Paris : un projet de ferme aquaponique inquiète les riverains

«Le projet d’aquaculture a des aspects positifs, admet le maire du XVe arrondissement de Paris, mais le choix du site pose question».

 Rue de l’Abbé-Groult (XVe). Le réservoir de Grenelle, bassin à ciel ouvert de 6000 m3, sert de protecteur climatique et de réserve de biodiversité. La ferme urbaine qui doit y être aménagée inquiète les riverains.
Rue de l’Abbé-Groult (XVe). Le réservoir de Grenelle, bassin à ciel ouvert de 6000 m3, sert de protecteur climatique et de réserve de biodiversité. La ferme urbaine qui doit y être aménagée inquiète les riverains. (LP/E.S.)

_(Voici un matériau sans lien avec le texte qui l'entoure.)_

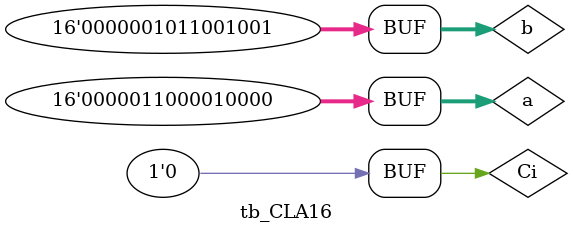
<source format=v>
module CLA16(input [15:0]a, input [15:0]b,input Ci, output [15:0]S, output Cout, output AG1, output GG1);


	
	wire [3:0] GG;
	wire [3:0] AG;
	wire [3:1] C;
	//wire Ci;
	
	CLALogic CarryLogic_2 ( GG[3:0],AG[3:0], Ci, C[3:1], Cout, AG1, GG1);
	CLA4 u0 (a[3:0], b[3:0], Ci, S[3:0],AG[0], GG[0]);
	CLA4 u1 (a[7:4], b[7:4], C[1],  S[7:4], AG[1], GG[1]);
	CLA4 u2 (a[11:8], b[11:8], C[2], S[11:8], AG[2], GG[2]);
	CLA4 u3 (a[15:12], b[15:12], C[3], S[15:12], AG[3], GG[3]);

endmodule


module CLA4(input [3:0] a,input [3:0] b,input Ci,output [3:0] S, output AG,output GG);
   //wire Ci;
   wire [3:0] G;
   wire [3:0] A;
   wire [3:1] C;

   CLALogic CarryLogic (G, A, Ci, C, Cout, AG, GG);
   GPFullAdder FA0 (a[0], b[0], Ci, G[0], A[0], S[0]);
   GPFullAdder FA1 (a[1], b[1], C[1], G[1], A[1], S[1]);
   GPFullAdder FA2 (a[2], b[2], C[2], G[2], A[2], S[2]);
   GPFullAdder FA3 (a[3], b[3], C[3], G[3], A[3], S[3]);

endmodule


module CLALogic ( input [3:0] G,input [3:0] A, input Ci,output [3:1] C,output Cout,output AG,output GG);
   wire GG_int;
   wire AG_int;

   assign C[1] = G[0] | (A[0] & Ci);
   assign C[2] = G[1] | (A[1] & G[0])| (A[1] & A[0] & Ci);
   assign C[3] = G[2] | (A[2] & G[1]) | (A[2] & A[1] & G[0])| (A[2] & A[1] & A[0] & Ci);

   assign AG_int = A[3] & A[2] & A[1] & A[0];
   assign GG_int = G[3] | (A[3] & G[2]) | (A[3] & A[2] & G[1]) | (A[3] & A[2] & A[1] & G[0]);
   assign Cout = GG_int | (AG_int & Ci);
   assign AG = AG_int;
   assign GG = GG_int;

   endmodule

module GPFullAdder( input X,input Y,input Cin,output G,output A,output Sum);
      wire P_int;
	  wire A_int;
      assign G = X & Y;
      assign P = P_int;
      assign P_int = X ^ Y;
      assign Sum = P_int ^ Cin;
	  assign A = A_int;
	  assign A_int = X | Y;
endmodule
 

 
module tb_CLA16;

   reg [15:0] a;
   reg [15:0] b;
   reg Ci;
   wire [15:0] S;
   wire Cout;
   wire AG;
   wire GG;

   wire [15:0] G;
   wire [15:0] A;
   wire [15:1] C;

  //CLA4 u0(A, B, Ci, S, Co, PG, GG);
  CLA16 u1(a, b, Ci, S, Cout);
	
	initial
  begin
    $display("a               |b                  |cin |||cout  |sum             ");
  end
  
  initial
  begin
    $monitor("%b | %b | %b |||| %b   |%b", a[15:0], b[15:0] ,Ci , Cout, S[15:0]);
  end
	
   initial begin
   a = 16'b0000_1010_1010_1000;
   b = 16'b0000_0100_0000_0000;
   Ci = 1;

   #100

   a = 16'b0000_0000_1010_1000;
   b = 16'b0000_0100_0110_0000;
   Ci = 0;

   #100
   a = 16'd1552;
   b = 16'd0713;
   Ci = 0;
    
   end

   endmodule
   
  
  

</source>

    Le soulagement n'aura pas duré longtemps, rue de l'Abbé-Groult, dans le XVearrondissement de Paris, où les défenseurs du réservoir d'eau non potable de Grenelle, sortis victorieux de trois années de bras de fer avec la mairie de Paris, craignent désormais que le remède s'avère aussi néfaste que le mal qu'ils avaient écarté : une ferme urbaine aquaponique, combinant aquaculture et plantations hors-sol, doit s'y installer.

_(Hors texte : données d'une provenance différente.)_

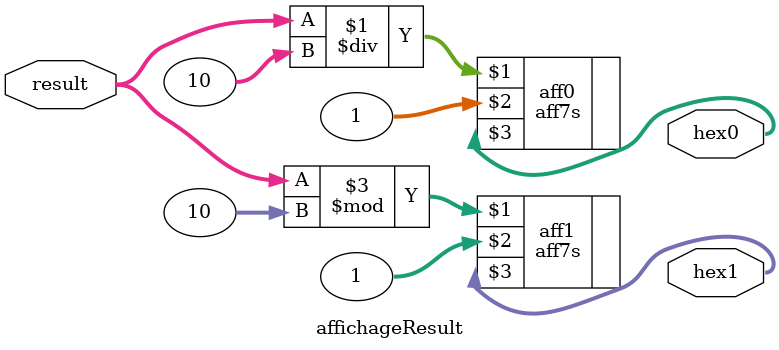
<source format=v>
module affichageResult(result, hex0, hex1);

input[6:0] result;
output[6:0] hex0, hex1;

aff7s aff0(result / 10, 1, hex0);
aff7s aff1(result % 10, 1, hex1);

endmodule

</source>
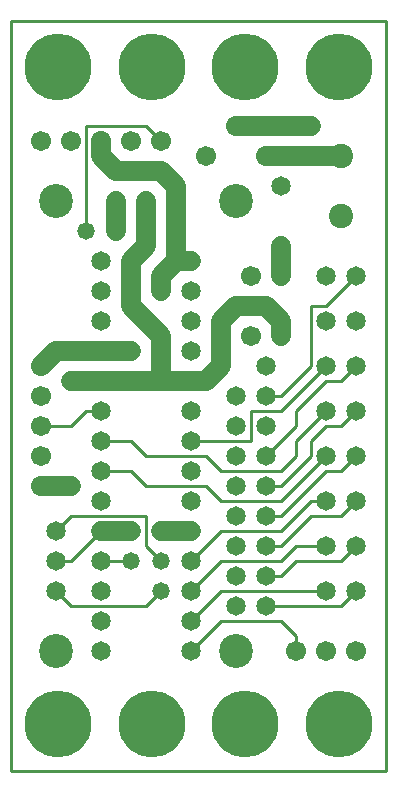
<source format=gbl>
%MOIN*%
%FSLAX25Y25*%
G04 D10 used for Character Trace; *
G04     Circle (OD=.01000) (No hole)*
G04 D11 used for Power Trace; *
G04     Circle (OD=.06700) (No hole)*
G04 D12 used for Signal Trace; *
G04     Circle (OD=.01100) (No hole)*
G04 D13 used for Via; *
G04     Circle (OD=.05800) (Round. Hole ID=.02800)*
G04 D14 used for Component hole; *
G04     Circle (OD=.06500) (Round. Hole ID=.03500)*
G04 D15 used for Component hole; *
G04     Circle (OD=.06700) (Round. Hole ID=.04300)*
G04 D16 used for Component hole; *
G04     Circle (OD=.08100) (Round. Hole ID=.05100)*
G04 D17 used for Component hole; *
G04     Circle (OD=.08900) (Round. Hole ID=.05900)*
G04 D18 used for Component hole; *
G04     Circle (OD=.11300) (Round. Hole ID=.08300)*
G04 D19 used for Component hole; *
G04     Circle (OD=.16000) (Round. Hole ID=.13000)*
G04 D20 used for Component hole; *
G04     Circle (OD=.18300) (Round. Hole ID=.15300)*
G04 D21 used for Component hole; *
G04     Circle (OD=.22291) (Round. Hole ID=.19291)*
%ADD10C,.01000*%
%ADD11C,.06700*%
%ADD12C,.01100*%
%ADD13C,.05800*%
%ADD14C,.06500*%
%ADD15C,.06700*%
%ADD16C,.08100*%
%ADD17C,.08900*%
%ADD18C,.11300*%
%ADD19C,.16000*%
%ADD20C,.18300*%
%ADD21C,.22291*%
%IPPOS*%
%LPD*%
G90*X0Y0D02*D21*X15625Y15625D03*D14*              
X30000Y40000D03*D18*X15000D03*D21*X46875Y15625D03*
D14*X30000Y50000D03*D12*X20000Y55000D02*X45000D01*
X20000D02*X15000Y60000D01*D14*D03*D12*Y70000D02*  
X20000D01*D14*X15000D03*D12*X20000D02*            
X30000Y80000D01*D14*D03*D11*X40000D01*D13*D03*D12*
X50000Y70000D02*X45000Y75000D01*D13*              
X50000Y70000D03*D12*X45000Y75000D02*Y85000D01*    
X20000D01*X15000Y80000D01*D14*D03*X30000Y70000D03*
D12*X40000D01*D13*D03*X50000Y60000D03*D12*        
X45000Y55000D01*D14*X60000Y40000D03*D12*          
X70000Y50000D01*X90000D01*X95000Y45000D01*        
Y40000D01*D15*D03*X105000D03*D12*X85000Y55000D02* 
X110000D01*D14*X85000D03*X75000Y65000D03*D12*     
X85000D02*X90000D01*D14*X85000D03*D12*            
X70000Y70000D02*X90000D01*X60000Y60000D02*        
X70000Y70000D01*D14*X60000Y60000D03*D12*Y50000D02*
X70000Y60000D01*D14*X60000Y50000D03*D12*          
X70000Y60000D02*X105000D01*D14*D03*D12*           
X110000Y55000D02*X115000Y60000D01*D14*D03*D12*    
X95000Y70000D02*X110000D01*X90000Y65000D02*       
X95000Y70000D01*X90000D02*X95000Y75000D01*        
X105000D01*D14*D03*D12*X110000Y70000D02*          
X115000Y75000D01*D14*D03*D12*X100000Y85000D02*    
X110000D01*X90000Y75000D02*X100000Y85000D01*      
X85000Y75000D02*X90000D01*D14*X85000D03*D12*      
X70000Y80000D02*X90000D01*X60000Y70000D02*        
X70000Y80000D01*D14*X60000Y70000D03*D13*          
X50000Y80000D03*D11*X60000D01*D14*D03*D12*        
X70000Y90000D02*X90000D01*X105000Y105000D01*D14*  
D03*D12*Y100000D02*X110000D01*X90000Y85000D02*    
X105000Y100000D01*X85000Y85000D02*X90000D01*D14*  
X85000D03*D12*X90000Y80000D02*X100000Y90000D01*   
X105000D01*D14*D03*D12*X110000Y85000D02*          
X115000Y90000D01*D14*D03*D12*X110000Y100000D02*   
X115000Y105000D01*D14*D03*D12*X100000Y110000D02*  
X105000Y115000D01*X100000Y105000D02*Y110000D01*   
X90000Y95000D02*X100000Y105000D01*X85000Y95000D02*
X90000D01*D14*X85000D03*D12*X70000Y100000D02*     
X90000D01*X70000D02*X65000Y105000D01*X45000D01*   
X40000Y110000D01*X30000D01*D14*D03*D12*           
X45000Y95000D02*X40000Y100000D01*X45000Y95000D02* 
X65000D01*X70000Y90000D01*D14*X75000Y85000D03*    
Y95000D03*X60000Y100000D03*Y90000D03*             
X85000Y105000D03*D12*X95000Y115000D01*Y120000D01* 
X105000Y130000D01*X110000D01*X115000Y135000D01*   
D14*D03*X105000D03*D12*X90000Y120000D01*X80000D01*
Y110000D01*X60000D01*D14*D03*Y120000D03*          
X75000Y125000D03*Y105000D03*Y115000D03*D11*       
X50000Y130000D02*X65000D01*X20000D02*X50000D01*   
D13*X20000D03*D14*X30000Y120000D03*D12*X25000D01* 
X20000Y115000D01*X10000D01*D15*D03*Y125000D03*    
Y105000D03*D14*X30000Y100000D03*D12*X40000D01*D14*
X30000Y90000D03*D13*X20000Y95000D03*D11*X10000D01*
D15*D03*D14*X30000Y60000D03*D15*X10000Y135000D03* 
D11*X15000Y140000D01*X30000D01*D14*D03*D11*       
X40000D01*D13*D03*D11*X50000Y130000D02*Y145000D01*
X40000Y155000D01*Y170000D01*X45000Y175000D01*     
Y190000D01*D13*D03*D11*X35000Y200000D02*X50000D01*
X55000Y195000D01*Y190000D01*D14*D03*D11*          
Y170000D01*X50000Y165000D01*Y160000D01*D13*D03*   
D14*X60000Y150000D03*Y170000D03*D11*X55000D01*D14*
X60000Y160000D03*D18*X75000Y190000D03*D14*        
X35000D03*D11*Y180000D01*D13*D03*D14*             
X30000Y170000D03*D13*X25000Y180000D03*D12*        
Y215000D01*X45000D01*X50000Y210000D01*D15*D03*    
X40000D03*X65000Y205000D03*D11*X35000Y200000D02*  
X30000Y205000D01*Y210000D01*D15*D03*X20000D03*D18*
X15000Y190000D03*D15*X10000Y210000D03*D21*        
X46875Y234375D03*X15625D03*D12*X0Y0D02*Y250000D01*
Y0D02*X125000D01*Y250000D01*X0D01*D15*            
X75000Y215000D03*D11*X100000D01*D13*D03*D16*      
X110000Y205000D03*D11*X85000D01*D15*D03*D14*      
X90000Y195000D03*D16*X110000Y185000D03*D21*       
X109375Y234375D03*X78125D03*D14*X90000Y175000D03* 
D11*Y165000D01*D14*D03*D12*X100000Y135000D02*     
Y155000D01*X90000Y125000D02*X100000Y135000D01*    
X85000Y125000D02*X90000D01*D14*X85000D03*         
Y135000D03*Y115000D03*D11*X65000Y130000D02*       
X70000Y135000D01*Y150000D01*X75000Y155000D01*     
X80000D01*D15*D03*D11*X85000D01*X90000Y150000D01* 
Y145000D01*D14*D03*D12*X100000Y155000D02*         
X105000D01*X115000Y165000D01*D14*D03*X105000D03*  
Y150000D03*X115000D03*D15*X80000Y165000D03*       
Y145000D03*D14*X105000Y120000D03*D12*             
X95000Y110000D01*Y105000D01*X90000Y100000D01*     
X105000Y115000D02*X110000D01*X115000Y120000D01*   
D14*D03*X75000Y75000D03*X60000Y140000D03*         
X75000Y55000D03*D18*Y40000D03*D15*X115000D03*D14* 
X30000Y160000D03*Y150000D03*D21*X78125Y15625D03*  
X109375D03*M02*                                   

</source>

    Exit certes le projet de détruire le bassin à ciel ouvert de 6 000 m 3, construit au-dessus de galeries voûtées du XIX e siècle; exit aussi son remplacement par trois immeubles, dont une barre de logements de 30 m de long. Protégé par un amendement voté fin 2015 au Schéma directeur de l'eau non potable de Paris, et destiné à devenir dès cette année l'un des «lieux d'écologie urbaine» retenus dans le cadre de l'appel à projets « Parisculteurs », le réservoir haussmannien risque pourtant d'y perdre sa vocation de protecteur climatique et de réserve de biodiversité.

    2 000 m2 de galeries à voûtes en meulière et béton courent sous le réservoir

    (LP/E.S.)

    «Sans ce bassin, le secteur risque de devenir un îlot de chaleur insupportable»

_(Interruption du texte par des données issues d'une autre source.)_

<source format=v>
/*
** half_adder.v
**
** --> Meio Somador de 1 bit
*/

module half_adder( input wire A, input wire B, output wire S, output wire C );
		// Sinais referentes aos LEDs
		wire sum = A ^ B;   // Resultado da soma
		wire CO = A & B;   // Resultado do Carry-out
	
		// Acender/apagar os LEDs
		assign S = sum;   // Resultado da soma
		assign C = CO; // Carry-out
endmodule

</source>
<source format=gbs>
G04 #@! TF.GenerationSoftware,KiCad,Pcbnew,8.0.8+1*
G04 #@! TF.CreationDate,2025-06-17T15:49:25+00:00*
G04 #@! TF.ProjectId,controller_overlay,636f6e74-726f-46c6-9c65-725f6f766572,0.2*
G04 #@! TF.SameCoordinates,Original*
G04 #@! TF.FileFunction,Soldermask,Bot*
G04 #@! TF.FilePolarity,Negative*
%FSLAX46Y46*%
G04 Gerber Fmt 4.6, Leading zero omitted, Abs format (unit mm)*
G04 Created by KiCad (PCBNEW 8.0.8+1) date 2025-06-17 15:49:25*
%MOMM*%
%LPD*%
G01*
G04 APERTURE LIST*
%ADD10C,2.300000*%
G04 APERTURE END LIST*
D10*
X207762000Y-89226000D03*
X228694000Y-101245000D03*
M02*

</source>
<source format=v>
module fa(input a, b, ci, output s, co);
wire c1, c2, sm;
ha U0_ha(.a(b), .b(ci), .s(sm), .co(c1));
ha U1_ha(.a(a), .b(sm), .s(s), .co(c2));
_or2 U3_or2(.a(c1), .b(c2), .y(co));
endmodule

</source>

    «Le réservoir de Grenelle est niché au milieu d'un quartier dense et l'un des plus construits de Paris», souligne Agnès Lozet, qui préside l'association Respiration Paris15 et dont le balcon donne sur le réservoir. «Sans ce bassin, le secteur risque de devenir un îlot de chaleur insupportable. Sans compter l'impact sonore des pompes et des installations techniques qui le recouvriront ! Dans la situation de "stress hydrique" décrété par la préfecture de Paris, qu'adviendra-t-il de toutes les surfaces qui ne résisteront pas à plusieurs jours de chaleur sans arrosage ?»

    La reconnection de plusieurs réservoirs aujourd'hui «neutralisés» est en effet envisagée de plus en plus sérieusement par les autorités, pour répondre aux besoins tels que les lavages des rues, des véhicules publics ou l'arrosage des parcs.

    Résultat, entre bétonisation et aquaculture, les riverains ne savent plus trop comment sauvegarder leur bassin, et repartent au front pour demander le gel du projet. «On parle de réchauffement climatique, de l'importance de la biodiversité… Ici, au moment des migrations, il nous arrive de voir un héron se poser sur le bassin, il y a de nombreuses espèces d'oiseaux, et les galeries sont des lieux de nidification reconnus par les ornithologues ! Nous ne comprenons vraiment pas cette décision», s'inquiète Agnès Lozet. Respiration Paris 15 demande également des études d'impact sonore et de chaleur sur le site.

    Une réunion consacrée à ce projet «Green'Elle» est prévue jeudi avec la mairie de Paris. Le maire du XVe, Philippe Goujon, devrait apporter de l'eau au moulin des protecteurs du réservoir : «Le projet d'aquaculture a des aspects positifs, admet-il, mais le choix du site pose question».